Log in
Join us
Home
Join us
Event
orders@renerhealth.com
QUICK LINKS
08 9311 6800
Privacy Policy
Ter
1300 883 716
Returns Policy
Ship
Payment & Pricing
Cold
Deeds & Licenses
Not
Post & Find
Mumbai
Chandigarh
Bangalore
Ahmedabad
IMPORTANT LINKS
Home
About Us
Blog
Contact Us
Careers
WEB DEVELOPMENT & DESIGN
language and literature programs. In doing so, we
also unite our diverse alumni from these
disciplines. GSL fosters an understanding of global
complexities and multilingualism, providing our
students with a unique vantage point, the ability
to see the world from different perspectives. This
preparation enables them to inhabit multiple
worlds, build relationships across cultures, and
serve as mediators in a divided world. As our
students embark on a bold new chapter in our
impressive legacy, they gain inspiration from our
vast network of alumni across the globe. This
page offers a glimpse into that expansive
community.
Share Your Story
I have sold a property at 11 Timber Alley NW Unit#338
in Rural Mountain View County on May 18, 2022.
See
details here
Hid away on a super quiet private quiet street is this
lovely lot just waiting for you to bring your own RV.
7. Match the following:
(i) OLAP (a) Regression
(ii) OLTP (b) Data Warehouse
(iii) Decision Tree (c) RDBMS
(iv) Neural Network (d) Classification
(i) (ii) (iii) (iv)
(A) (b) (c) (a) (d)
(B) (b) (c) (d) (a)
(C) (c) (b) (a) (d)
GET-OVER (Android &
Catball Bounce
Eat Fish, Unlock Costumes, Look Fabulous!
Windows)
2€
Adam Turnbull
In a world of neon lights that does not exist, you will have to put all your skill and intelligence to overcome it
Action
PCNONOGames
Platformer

-------------------------

- YOUR OBJECTIVE:
Update all of the data above by changing "QUICK LINKS" to "USEFUL LINKS" wherever it occurs. Leave every other word and line unchanged.

- EXERCISE SOLUTION:
Log in
Join us
Home
Join us
Event
orders@renerhealth.com
USEFUL LINKS
08 9311 6800
Privacy Policy
Ter
1300 883 716
Returns Policy
Ship
Payment & Pricing
Cold
Deeds & Licenses
Not
Post & Find
Mumbai
Chandigarh
Bangalore
Ahmedabad
IMPORTANT LINKS
Home
About Us
Blog
Contact Us
Careers
WEB DEVELOPMENT & DESIGN
language and literature programs. In doing so, we
also unite our diverse alumni from these
disciplines. GSL fosters an understanding of global
complexities and multilingualism, providing our
students with a unique vantage point, the ability
to see the world from different perspectives. This
preparation enables them to inhabit multiple
worlds, build relationships across cultures, and
serve as mediators in a divided world. As our
students embark on a bold new chapter in our
impressive legacy, they gain inspiration from our
vast network of alumni across the globe. This
page offers a glimpse into that expansive
community.
Share Your Story
I have sold a property at 11 Timber Alley NW Unit#338
in Rural Mountain View County on May 18, 2022.
See
details here
Hid away on a super quiet private quiet street is this
lovely lot just waiting for you to bring your own RV.
7. Match the following:
(i) OLAP (a) Regression
(ii) OLTP (b) Data Warehouse
(iii) Decision Tree (c) RDBMS
(iv) Neural Network (d) Classification
(i) (ii) (iii) (iv)
(A) (b) (c) (a) (d)
(B) (b) (c) (d) (a)
(C) (c) (b) (a) (d)
GET-OVER (Android &
Catball Bounce
Eat Fish, Unlock Costumes, Look Fabulous!
Windows)
2€
Adam Turnbull
In a world of neon lights that does not exist, you will have to put all your skill and intelligence to overcome it
Action
PCNONOGames
Platformer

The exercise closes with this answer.